Donald Trump: Reason for Fear, Reason for Hope by Jade Alektra

Ines Vuckovic (c) 2016

I woke up the night after the election groaning. I tried to fall asleep before the horror set in, but it set in before I got the chance. What did this mean for my future? As a queer non-binary person would I experience more harassment? Would I not have access to the healthcare I so direly need? Would my fellow LGBTQA friends be safe? How could I protect my community? My immediate feelings were fear and anger.

Watching president Obama and Hillary talk about a “smooth transition of power” enraged me even more. Smooth, how the hell could this be smooth for any minority? This was outrageous. The democrats that had failed everyone with their candidate, the only candidate who probably couldn’t beat a monster like Trump were now saying to just, “give him a chance.” I would reward him the same chance he values my life: none at all. Donald Trump’s shock in light of the many hate crimes that were made in his name did not strike me as funny. We had elected a Cheeto as our president. 

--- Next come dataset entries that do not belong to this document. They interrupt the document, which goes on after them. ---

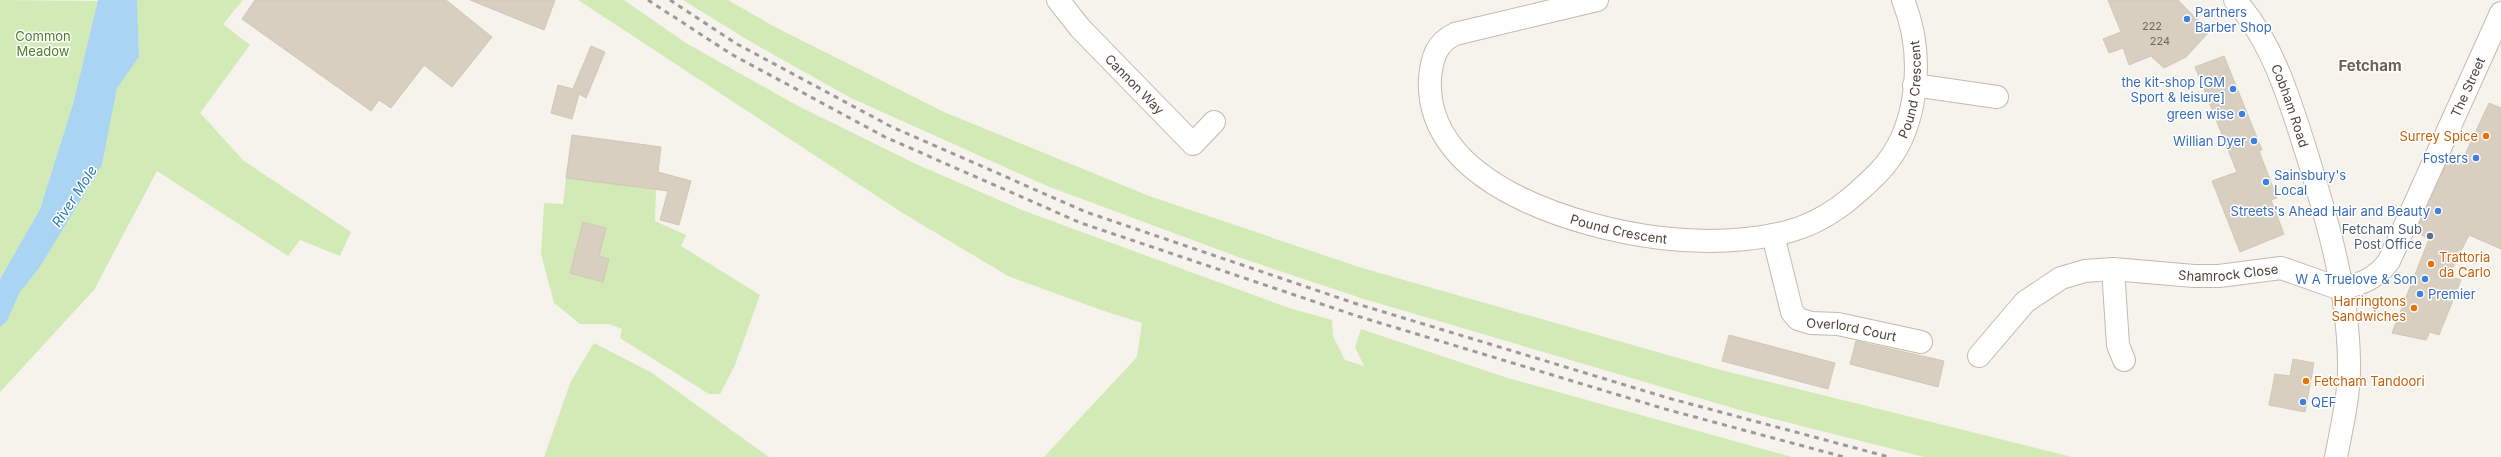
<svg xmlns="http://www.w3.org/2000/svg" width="2501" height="457" font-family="Inter,sans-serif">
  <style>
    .green { fill: #d2eab5 }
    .water { fill: #a9d4f2 }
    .building { fill: #d8cfc1; stroke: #d3c7b4 }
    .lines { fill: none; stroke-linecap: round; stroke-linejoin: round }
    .minor-casing { stroke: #c2bbae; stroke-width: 24 }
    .tertiary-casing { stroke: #c2bbae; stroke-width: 24 }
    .minor { stroke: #fff; stroke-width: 22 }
    .tertiary { stroke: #fff; stroke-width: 22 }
    .rail { stroke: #9a9a9a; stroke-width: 3; stroke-dasharray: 5 5; stroke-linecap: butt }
    .shop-dot { fill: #3f7fe0; stroke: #fff; stroke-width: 1.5 }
    .food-dot { fill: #e8710a; stroke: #fff; stroke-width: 1.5 }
    .service-dot { fill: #5c6f8a; stroke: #fff; stroke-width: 1.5 }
    .labels { text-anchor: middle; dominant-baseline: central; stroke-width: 3; stroke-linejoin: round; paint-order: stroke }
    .number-label { font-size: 11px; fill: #6e675b }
    .shop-label { font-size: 13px; fill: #366cbe; stroke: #fff; text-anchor: end }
    .park-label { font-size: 13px; fill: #4a7f2a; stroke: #fff }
    .street-label { font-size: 13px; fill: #4b4439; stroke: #fff }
    .food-label { font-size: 13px; fill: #c56008; stroke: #fff; text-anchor: end }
    .service-label { font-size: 13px; fill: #4e5e75; stroke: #fff; text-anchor: end }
    .water-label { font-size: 14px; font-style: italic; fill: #2e7ab2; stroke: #fff }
    .quarter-label { font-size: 15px; font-weight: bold; fill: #6e6250; stroke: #fff }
  </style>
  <rect width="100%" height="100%" fill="#f6f3ec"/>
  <g class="green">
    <path d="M0 0 98 1 73 104 40 209 0 279Z"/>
    <path d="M137 0H243L223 24 250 45 200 113 244 161 351 232 340 256 300 240 288 256 157 171 94 290 0 392V327L7 321 20 292 40 267 102 165 117 87 139 57Z"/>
    <path d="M578 0H624L686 43 798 106 916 164 1022 210 1286 307 1332 320 1333 336 1345 360 1364 366 1355 347 1361 329 1508 378 1792 457H1044L1137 357 1142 323 1104 311 1008 276 901 212Z"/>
    <path d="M683 0H728L775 27 944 112 1149 196 1362 268 1717 369 2072 457H1924L1743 411 1364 299 1241 258 1047 186 851 98 751 42Z"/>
    <path d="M566 178 656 190 655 221 686 235 681 246 760 295 735 365 720 394H709L620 338 622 329 609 324H580L554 303 541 254 544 203 563 204Z"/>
    <path d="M594 343 652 373 769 457H544L571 381Z"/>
  </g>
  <path class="water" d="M98 0H137L139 57 117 88 102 165 40 267 20 292 7 321 0 327V279L40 209 73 104Z"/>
  <g class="building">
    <path d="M255 0H446L492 37 452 87 424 65 391 108 379 100 371 111 242 19Z"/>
    <path d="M470 0H555L544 30Z"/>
    <path d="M2108 0H2178L2209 32 2186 57 2164 68 2151 56 2129 65 2123 48 2109 53 2103 39 2121 32Z"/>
    <path d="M591 46 605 52 586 98 579 94 572 119 551 113 558 85 573 89Z"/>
    <path d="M2224 56 2262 150 2259 151 2277 198 2271 200 2284 234 2240 252 2212 181 2237 172 2195 67Z"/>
    <path d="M2489 103 2501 108V249L2469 235 2449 275 2461 280 2439 335 2430 332 2426 340 2392 333 2429 239 2416 232 2450 156 2462 161Z"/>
    <path d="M572 135 661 147 658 172 691 181 679 225 660 220 668 191 566 178Z"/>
    <path d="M583 222 606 228 599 256 609 259 603 282 570 273Z"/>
    <path d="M1729 335 1835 363 1828 389 1722 361Z"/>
    <path d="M1856 341 1944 361 1938 387 1850 364Z"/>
    <path d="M2293 359 2314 363 2305 412 2269 405 2275 374 2290 376Z"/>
  </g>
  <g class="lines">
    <defs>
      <g id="minor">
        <path id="s1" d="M1058 0 1080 28 1193 144 1214 122"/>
        <path id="s2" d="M1597 0 1455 34C1436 43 1432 58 1430 78 1424 185 1580 228 1661 238 1702 243 1750 242 1790 231 1826 221 1852 199 1878 173 1920 130 1925 54 1903 0"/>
        <path d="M1914 85 1997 97"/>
        <path id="s3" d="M1773 235 1792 312 1798 319 1811 323 1838 324 1921 342"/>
        <path d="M2113 269 2118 345 2124 360"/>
        <path id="s4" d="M1979 356 2025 302 2061 278 2085 271 2113 269 2194 276H2219L2281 268 2341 289"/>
      </g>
      <g id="tertiary">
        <path id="s5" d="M2235 0C2274 43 2292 107 2309 161 2329 226 2348 293 2349 361 2350 393 2342 426 2336 457"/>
        <path id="s6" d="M2341 289C2361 284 2376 279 2389 261L2501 13"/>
      </g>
    </defs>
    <use href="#minor" class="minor-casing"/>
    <use href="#tertiary" class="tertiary-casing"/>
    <use href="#minor" class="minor"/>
    <use href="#tertiary" class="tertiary"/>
    <g class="rail">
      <path d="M648 0 731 54 885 137 1081 223 1357 316 1665 409 1844 457"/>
      <path d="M670 0 737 44 890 126 1086 212 1354 303 1668 398 1889 457"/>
    </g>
  </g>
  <g class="shop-dot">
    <circle cx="2187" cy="19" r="4"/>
    <circle cx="2233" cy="89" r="4"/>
    <circle cx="2242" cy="114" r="4"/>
    <circle cx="2254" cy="141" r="4"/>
    <circle cx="2476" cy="158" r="4"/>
    <circle cx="2266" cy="182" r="4"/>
    <circle cx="2438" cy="211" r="4"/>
    <circle cx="2425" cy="279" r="4"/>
    <circle cx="2420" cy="294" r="4"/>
    <circle cx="2303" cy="402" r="4"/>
  </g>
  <g class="food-dot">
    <circle cx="2486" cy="136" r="4"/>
    <circle cx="2431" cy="264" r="4"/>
    <circle cx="2414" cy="308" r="4"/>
    <circle cx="2306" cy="381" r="4"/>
  </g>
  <circle class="service-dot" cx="2430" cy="236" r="4"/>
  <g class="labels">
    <g class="number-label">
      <text x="2152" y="26">222</text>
      <text x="2160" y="41">224</text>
    </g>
    <g class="shop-label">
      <text x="2195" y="12" text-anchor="start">Partners<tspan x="2195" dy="15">Barber Shop</tspan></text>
      <text x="2225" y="82">the kit-shop [GM<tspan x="2225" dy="15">Sport &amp; leisure]</tspan></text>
      <text x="2234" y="114">green wise</text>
      <text x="2246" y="141">Willian Dyer</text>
      <text x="2468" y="158">Fosters</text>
      <text x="2274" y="175" text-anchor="start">Sainsbury's<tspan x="2274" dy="15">Local</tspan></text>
      <text x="2430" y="211">Streets's Ahead Hair and Beauty</text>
      <text x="2417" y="279">W A Truelove &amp; Son</text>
      <text x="2428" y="294" text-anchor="start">Premier</text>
      <text x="2311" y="402" text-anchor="start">QEF</text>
    </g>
    <g class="park-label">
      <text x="43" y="36">Common<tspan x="43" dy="15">Meadow</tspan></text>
    </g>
    <g class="street-label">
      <text stroke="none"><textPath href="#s1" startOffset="114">Cannon Way</textPath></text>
      <text stroke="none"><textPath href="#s6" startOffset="248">The Street</textPath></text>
      <text stroke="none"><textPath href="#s2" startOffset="835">Pound Crescent</textPath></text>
      <text stroke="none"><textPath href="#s5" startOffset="120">Cobham Road</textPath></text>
      <text stroke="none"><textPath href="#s2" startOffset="463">Pound Crescent</textPath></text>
      <text stroke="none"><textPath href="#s4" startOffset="283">Shamrock Close</textPath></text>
      <text stroke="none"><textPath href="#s3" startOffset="143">Overlord Court</textPath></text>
    </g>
    <g class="food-label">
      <text x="2478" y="136">Surrey Spice</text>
      <text x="2439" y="257" text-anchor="start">Trattoria<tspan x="2439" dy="15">da Carlo</tspan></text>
      <text x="2406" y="301">Harringtons<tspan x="2406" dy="15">Sandwiches</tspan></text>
      <text x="2314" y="381" text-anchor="start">Fetcham Tandoori</text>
    </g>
    <g class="service-label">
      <text x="2422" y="229">Fetcham Sub<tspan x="2422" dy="15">Post Office</tspan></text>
    </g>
    <g class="water-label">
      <text transform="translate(74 196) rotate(-57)">River Mole</text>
    </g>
    <g class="quarter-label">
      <text x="2370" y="65">Fetcham</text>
    </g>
  </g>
</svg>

As the week continued another feeling set in: one of hope. Seeing the protests on the television, all the people who like myself would not accept this and would go down fighting made the fear subside just a little. The knowledge set in that: humans aren’t fixed; we’re evolving animals. There may be stagnant periods where progress seems impossible, when the fate of a country is left to war or leaders who determine whose lives are important, and whose aren’t, but the dissatisfaction of the people will always lead to change. This dissatisfaction that was being expressed in protests nation-wide would serve as a clear signal to those in power: this is unacceptable, and we will fight this, every step Donald Trump and his team takes, there will be determined working class people there to oppose him, and I will count myself among them. And I want to ask everyone that feels indecisive right now: what side of history do you want to be on?

Jade Alektra is a Chicago Literati contributing writer who lives in Aurora. She’s currently studying to be a filmmaker.